Das ist eigentlich Aufgabe der Handelsgesellschaft Instex, die europäischen Firmen das Irangeschäft ermöglichen soll, an US-Sanktionen vorbei. Ein Konstrukt, mit dem Teheran davon überzeugt werden soll, dass es vom Abkommen profitiere. Hier sieht der Iranexperte Cornelius Adebahr Spielräume:
"Gerade was die Geschäfte betrifft, da könnte es eben auch eine Schnittmenge mit den USA geben. Die USA sagen, dass sie ihrerseits den sogenannten humanitären Handel aufrechterhalten wollen, also den Handel mit Lebensmitteln, Medikamenten und Ähnlichem. Das ist genau der Kanal, den Instex anbieten könnte."
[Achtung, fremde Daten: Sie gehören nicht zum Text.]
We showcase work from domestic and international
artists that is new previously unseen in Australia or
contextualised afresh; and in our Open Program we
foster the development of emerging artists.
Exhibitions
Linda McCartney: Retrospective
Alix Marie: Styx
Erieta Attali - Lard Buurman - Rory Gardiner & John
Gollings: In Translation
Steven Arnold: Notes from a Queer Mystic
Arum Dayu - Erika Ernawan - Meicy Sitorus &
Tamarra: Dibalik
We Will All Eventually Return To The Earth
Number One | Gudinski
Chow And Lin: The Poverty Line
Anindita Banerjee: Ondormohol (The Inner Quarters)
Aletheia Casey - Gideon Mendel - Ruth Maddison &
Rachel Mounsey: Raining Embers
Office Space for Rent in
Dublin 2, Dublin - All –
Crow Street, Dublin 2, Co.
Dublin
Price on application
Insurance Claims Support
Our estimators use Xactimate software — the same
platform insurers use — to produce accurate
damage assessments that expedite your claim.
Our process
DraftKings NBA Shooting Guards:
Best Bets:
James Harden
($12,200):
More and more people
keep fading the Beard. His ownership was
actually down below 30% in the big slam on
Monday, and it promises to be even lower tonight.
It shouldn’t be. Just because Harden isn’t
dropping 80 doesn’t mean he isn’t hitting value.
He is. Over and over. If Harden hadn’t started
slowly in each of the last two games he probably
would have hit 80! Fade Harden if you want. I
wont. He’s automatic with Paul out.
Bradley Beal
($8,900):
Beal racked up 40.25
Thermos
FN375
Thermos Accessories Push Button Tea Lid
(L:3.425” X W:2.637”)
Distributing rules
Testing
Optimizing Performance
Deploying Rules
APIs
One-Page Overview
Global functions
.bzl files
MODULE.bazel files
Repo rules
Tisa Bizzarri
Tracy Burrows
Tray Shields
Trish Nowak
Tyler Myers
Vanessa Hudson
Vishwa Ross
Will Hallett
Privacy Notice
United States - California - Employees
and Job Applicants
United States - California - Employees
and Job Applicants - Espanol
Zweites Thema: Bürgerkrieg in Libyen
Ebenso vor einer schwierigen Lage sieht sich die EU mit Blick auf den Bürgerkrieg in Libyen: Der Außenbeauftragte Borrell und EU-Ratspräsident Michel hatten diese Woche mit dem international anerkannten libyschen Premier Sarradsch in Brüssel gesprochen, mit dabei waren auch mehrere EU-Außenminister. Ziel der europäischen Diplomatie-Bemühungen ist es, die im Bürgerkrieg verfeindeten Parteien zum Waffenstillstand und einer Verständigung zu führen, gleichzeitig dafür zu sorgen, dass äußere Mächte den Konflikt nicht weiter befeuern. Dazu sind mehrere Gespräche im Gange. Morgen reist EU-Ratspräsident Michel nach Kairo und Istanbul. Auch stellte der Außenbeauftragte Borrell ein Gespräch mit dem libyschen General Haftar in Aussicht, dem Gegenspieler zur Regierung in Tripolis.
Sollte die EU den Prozess zu einem Frieden in Libyen erfolgreich moderiert haben, könnte das als erster großer außenpolitischer Erfolg Europas gefeiert werden; seit dem Wechsel der EU-Kommission und dem Wechsel an der Spitze des Rates.